Операция заняла меньше минуты. Павел метнулся к большому, красного дерева столу, заваленному папками, по дороге извлекая из кармана рубашки крохотную, с ноготь, коробочку. Просунул руку под крышку, подержал «жучок» несколько секунд, пока тот не прилепился к шероховатой поверхности. Ну вот, дело сделано. «Жучок» прекрасный. Проверенный. Радиус действия до двух километров. Теперь, даже находясь за пределами фабрики, можно слушать, о чем тут ведутся разговоры.
Бесшумно и быстро Павел вернулся в тесное помещение кладовки.
В коридоре снова послышались шаги, и кто-то громко хлопнул дверью бухгалтерии. Похоже, рассерженный Аркадий Львович вернулся-таки вызвать врача для пострадавшей. Ткачев уже было устроился поудобнее и вставил в ухо миниатюрный наушник, как вдруг пол под ним плавно поплыл вниз. «Лифт, — мелькнуло в голове. — Значит, это не кладовая, а лифт. Очень хорошо. Легче будет пробраться на первый этаж».
* * *
— Ну как, успешно? — нетерпеливо спросила Катя, когда Павел предстал перед, ней, грязный, взлохмаченный, весь в пыли и обрывках ниток.

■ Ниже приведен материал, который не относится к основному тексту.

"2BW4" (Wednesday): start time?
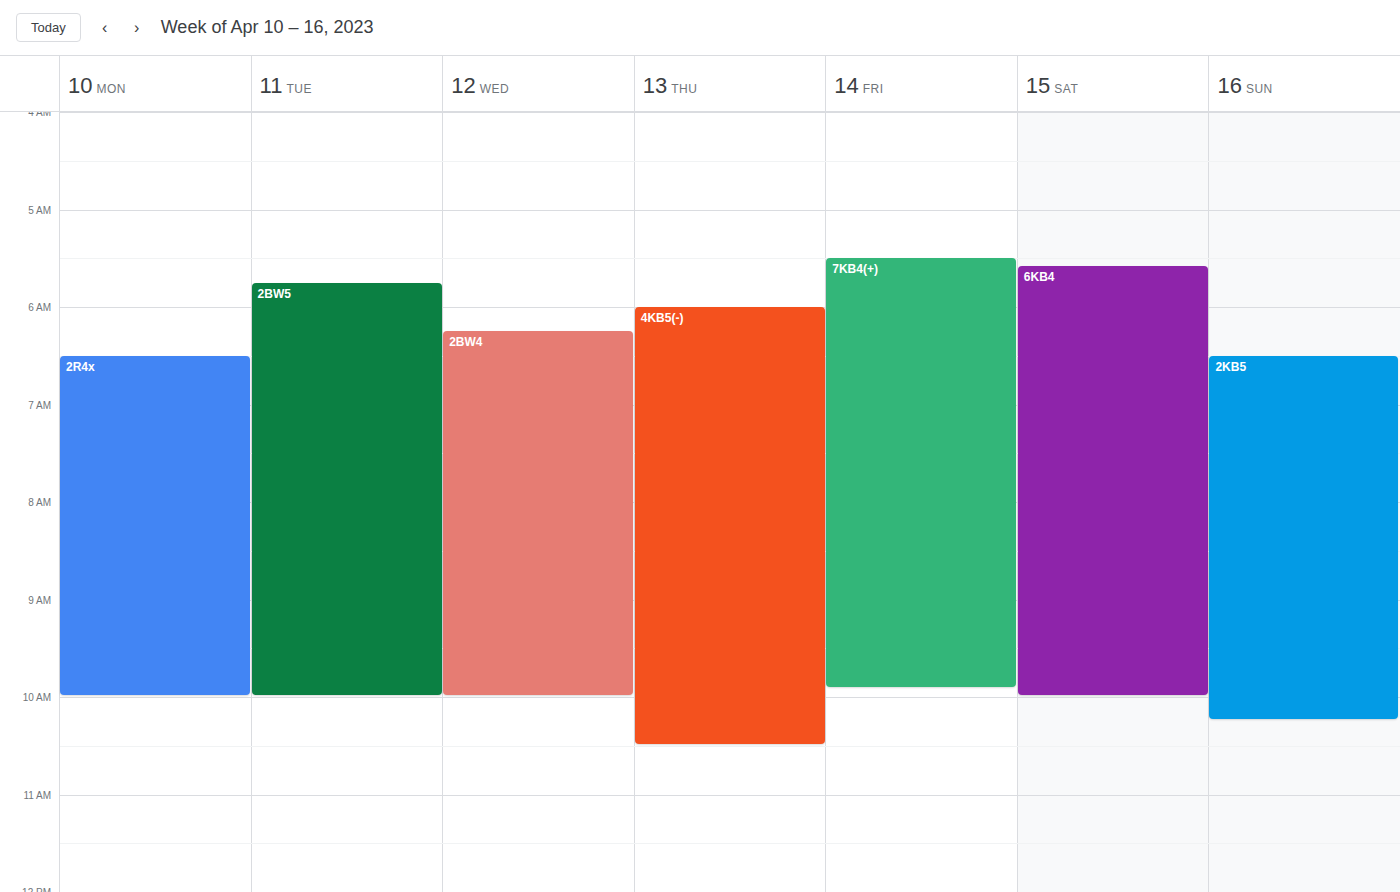
6:15 AM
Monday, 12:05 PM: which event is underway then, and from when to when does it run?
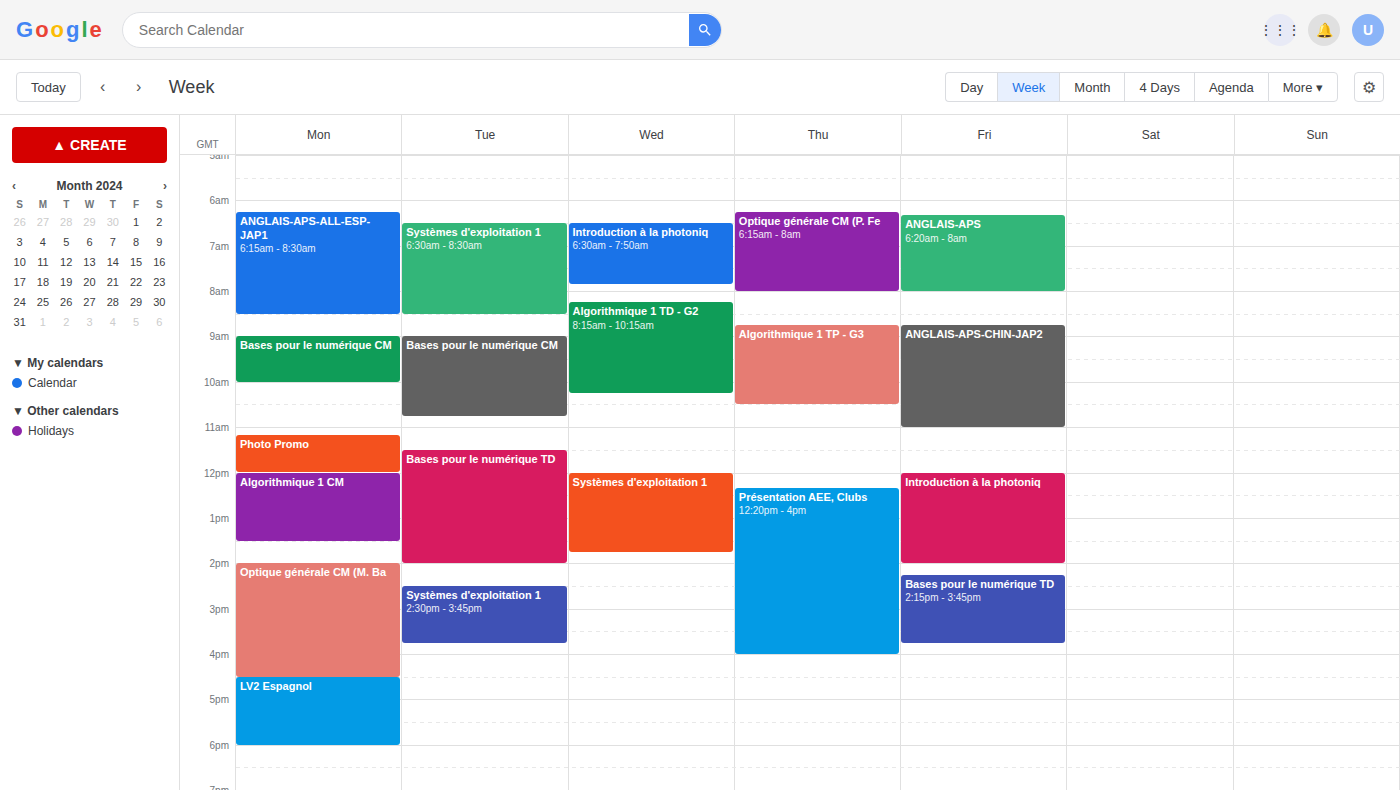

— Более чем, — лаконично ответил он. — Ты-то как время провела?
— С пользой, — похвасталась Катя. — Прогулялась до автобусной остановки, по пути познакомилась с одной старушенцией. Говорит, живет неподалеку. Фабрику ненавидит, преисподней величает.
— Да, что-то такое в этой фабрике есть, — неопределенно поддакнул Павел, решив не рассказывать Кате ни про несчастный случай, свидетелем которого он стал, ни про хлопковые тюки, весьма подходящие для транспортировки наркотиков из Средней Азии. — Вредное производство.
— Она не про производство говорила, — усмехнулась Катя. — Тут все гораздо серьезнее. Местные жители давно уже стали замечать, что на фабрике то и дело пропадают люди.
— Как это — то и дело?
— Примерно раз в год. Официальная версия — командировки, обмен опытом, лечение в санаториях. Только обратно пациенты, преимущественно одинокие, не возвращаются. Народ подозревает неладное.